→ **EXCERPT**:
Re: Enable data checksums by default

From: Daniel Gustafsson <daniel(at)yesql(dot)se>
To: Tomas Vondra <tomas(at)vondra(dot)me>
Cc: Heikki Linnakangas <hlinnaka(at)iki(dot)fi>, Peter Eisentraut <peter(at)eisentraut(dot)org>, Nathan Bossart <nathandbossart(at)gmail(dot)com>, Greg Sabino Mullane <htamfids(at)gmail(dot)com>, Bruce Momjian <bruce(at)momjian(dot)us>, Michael Paquier <michael(at)paquier(dot)xyz>, Michael Banck <mbanck(at)gmx(dot)net>, PostgreSQL Hackers <pgsql-hackers(at)postgresql(dot)org>
Subject: Re: Enable data checksums by default
Date: 2025-05-23 10:05:37
Message-ID: 12035808-43E3-4BBA-BEE5-AA44713C85CC@yesql.se
Views: Raw Message | Whole Thread | Download mbox | Resend email
Thread:
Lists: pgsql-hackers

> On 23 May 2025, at 11:55, Tomas Vondra <tomas(at)vondra(dot)me> wrote:
>
> On 5/23/25 11:25, Daniel Gustafsson wrote:
>>> On 23 May 2025, at 10:10, Heikki Linnakangas <hlinnaka(at)iki(dot)fi> wrote:
>>
>>> Aside from just documenting it, I see two things we could do:
>>>
>>> 1. Have pg_upgrade run initdb for you. It's always felt silly that you need to run initdb with the new version yourself, when there's really only one correct way to do it. pg_upgrade has all the checks to verify that you did it right, so why doesn't it just do it itself? I think that'd be a good long-term solution. Might be too late for 18, but I'm not sure. If someone wrote the patch we could evaluate it. To use that mode, the scripts calling pg_upgrade would need to be changed, though, so we'd perhaps want to do #2 or something else in addition to this.
>>
>> I can see this being desired longer term, but as you mention there is likely to
>> be many moving parts outside of our immediate control making it much harder
>> than just adding the call to initdb. It doesn't seem like a post-beta patch to
>> me given the implications for packagers and others in the ecosystem.
>>
>>> 2. If the new cluster has checksums enabled, but the old one has them disabled, have pg_upgrade disable checksums in the new cluster.
>>
>> IF we do this it should be Very visible, since a user otherwise might think
>> that their upgraded cluster will have checksums since they added them in
>> initdb.
>
> What counts as "very visible"? Would it be fine if the pg_upgrade docs
> say this clearly, and pg_upgrade prints a warning? To me that seems
> sufficient.

→ **DATA LINES**:
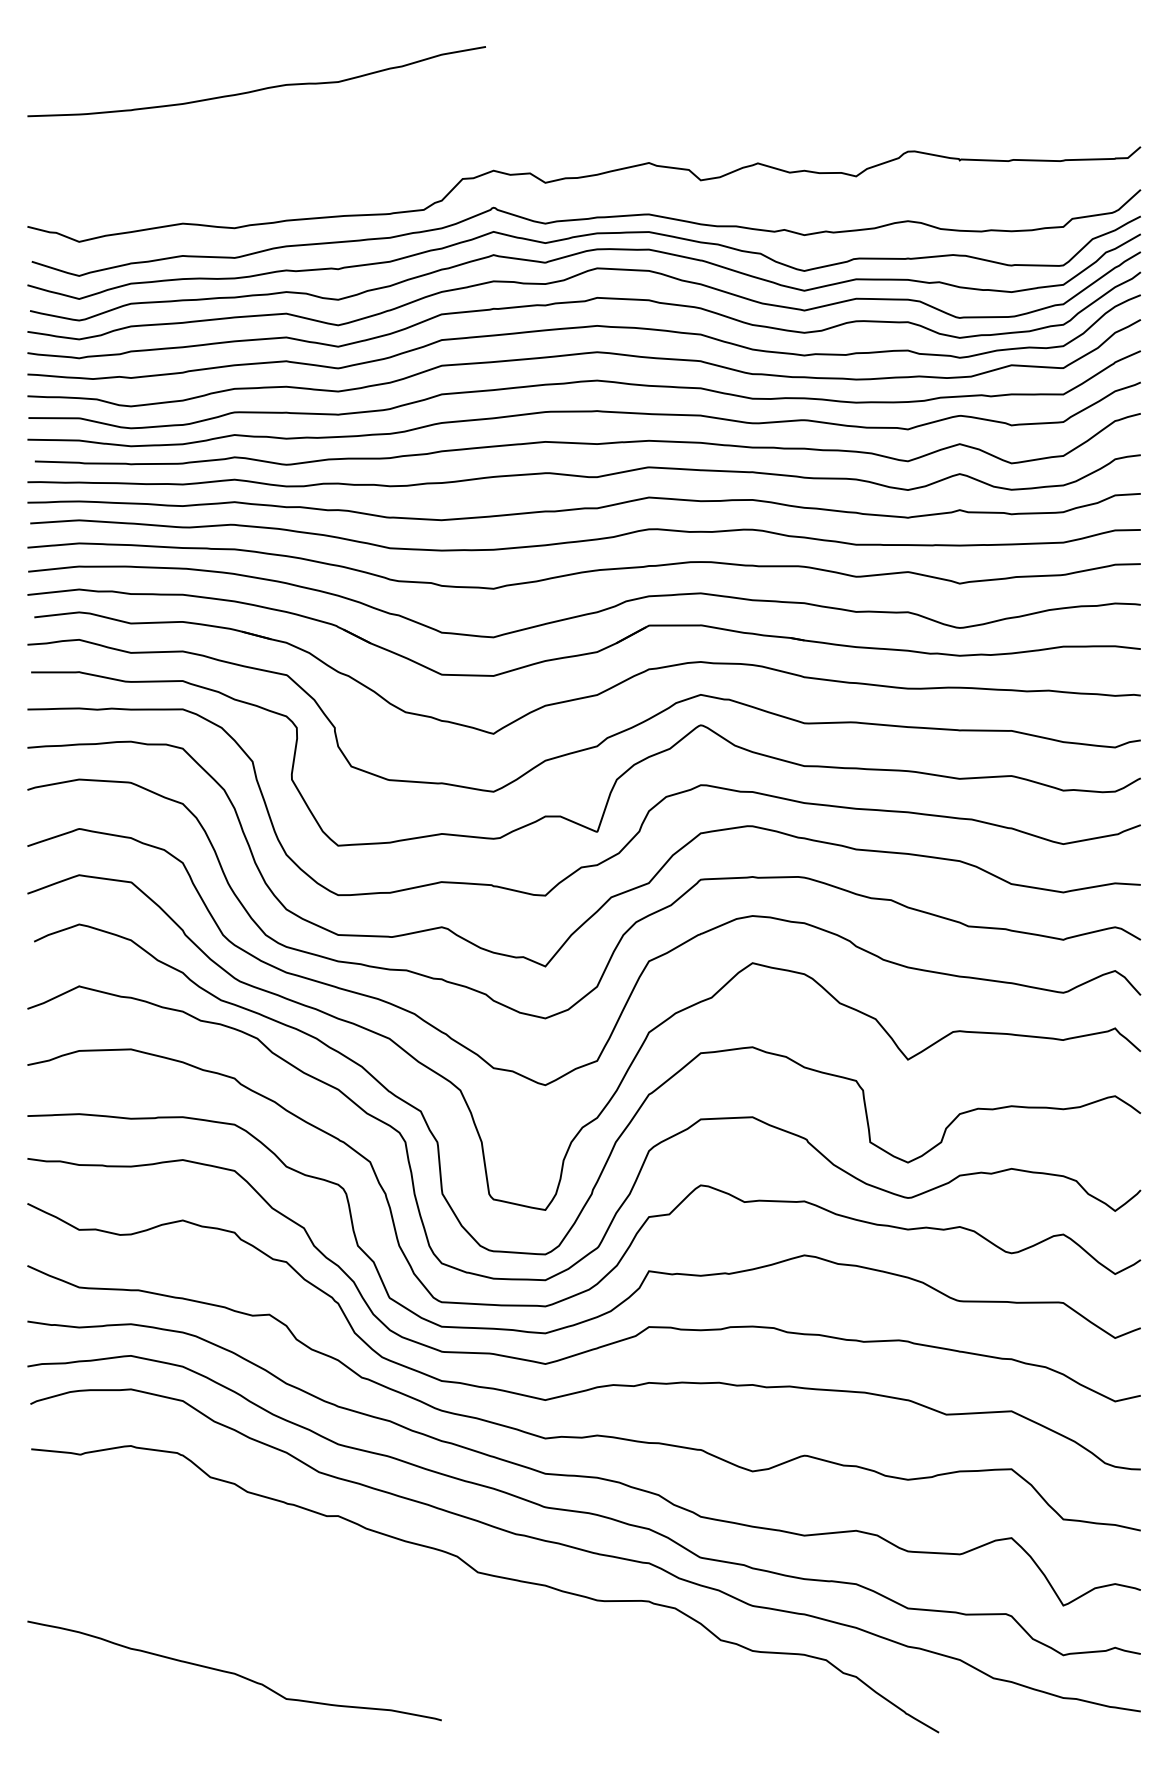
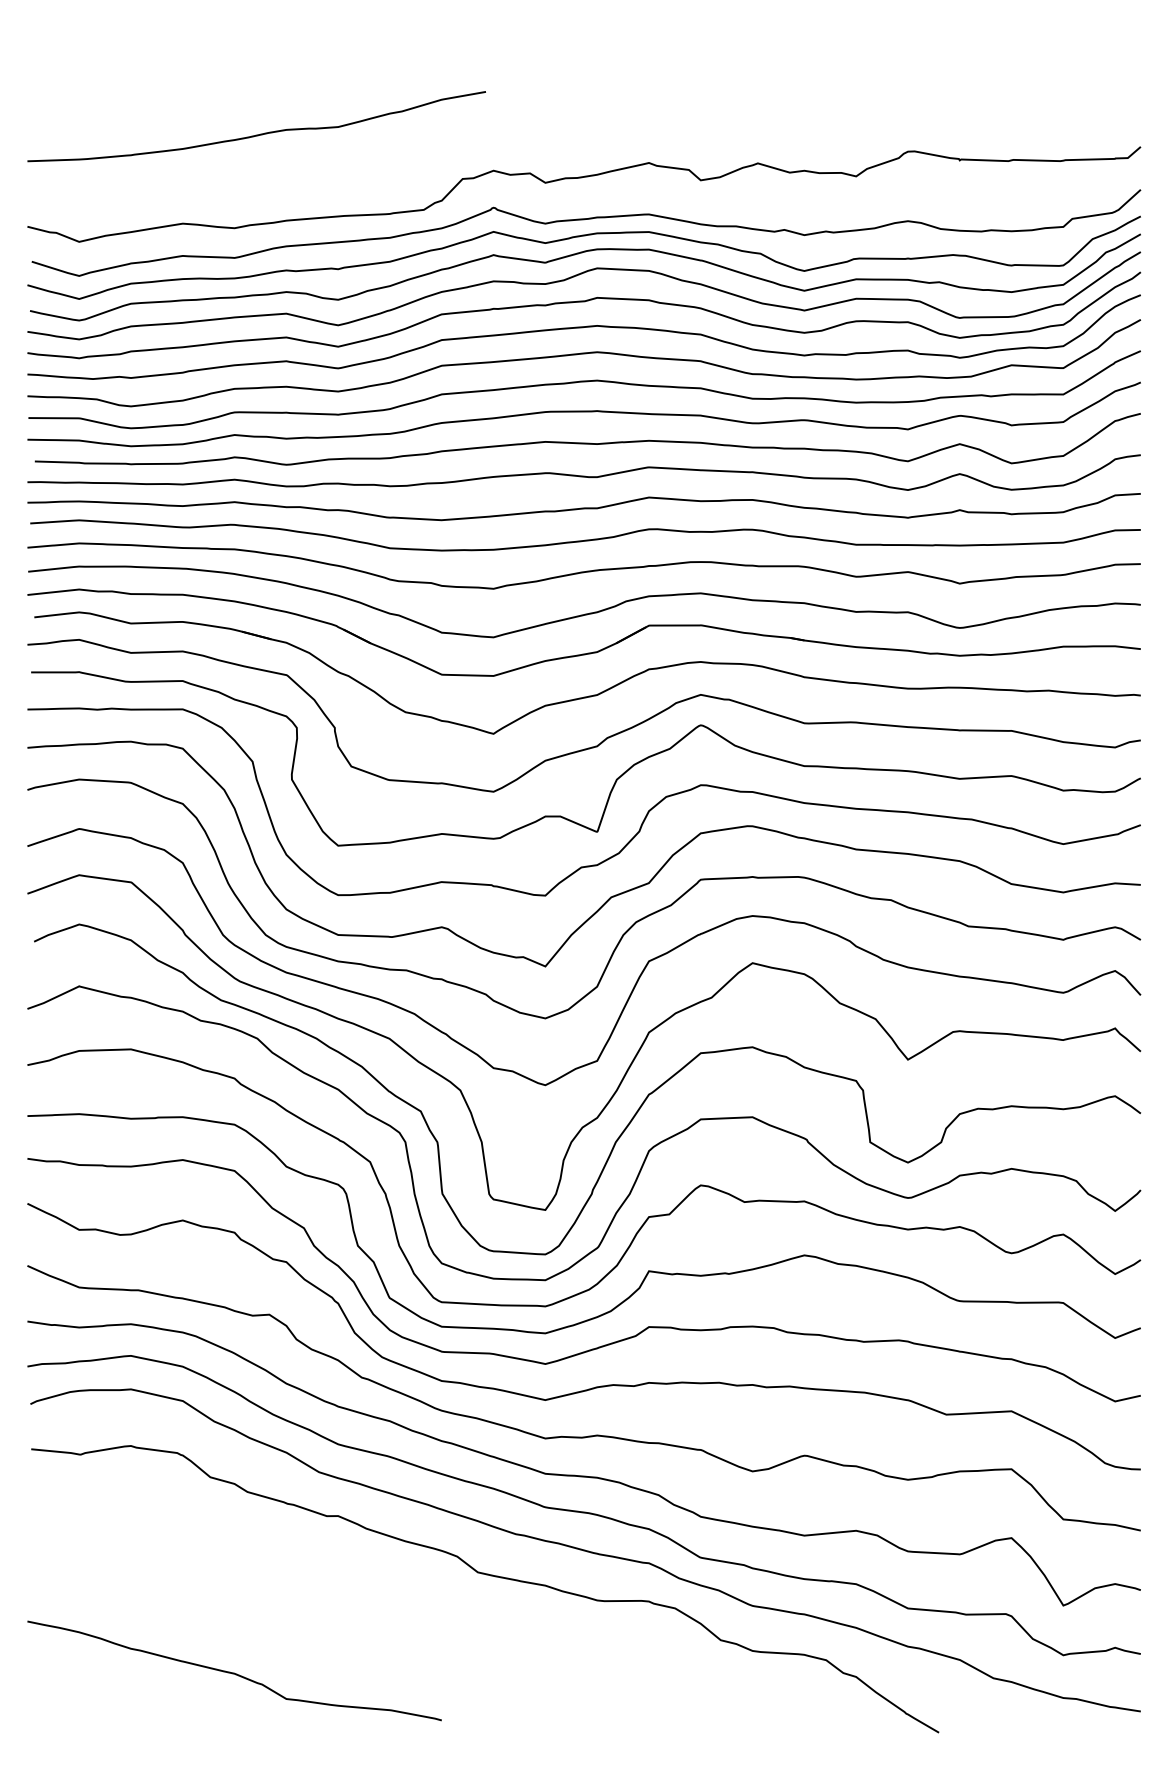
curve at (256, 89) position: (256, 89) -> (256, 134)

→ **TASKS FOR THIS EXERCISE**:
**A.** Answer these from the checksums thread:
(i) Who sent the message?
(ii) Under the first proposal, which tool would pg_upgrade run for the user?
(iii) What two measures does Tomas Vondra think would be enough to count as "very visible"?
**B.** Name every person listed in the Cc line of the checksums thread.
**C.** In the checksums thread, why does Daniel Gustafsson say that pg_upgrade disabling checksums in the new cluster should be made very visible?
The material can be set aside for what follows.

→ **FULL SOLUTIONS**:
**A.**
(i) Daniel Gustafsson
(ii) initdb
(iii) The pg_upgrade docs stating it clearly, and pg_upgrade printing a warning

**B.** Heikki Linnakangas, Peter Eisentraut, Nathan Bossart, Greg Sabino Mullane, Bruce Momjian, Michael Paquier, Michael Banck

**C.** Without clear notice, users who enabled checksums in initdb might assume their upgraded cluster has checksums.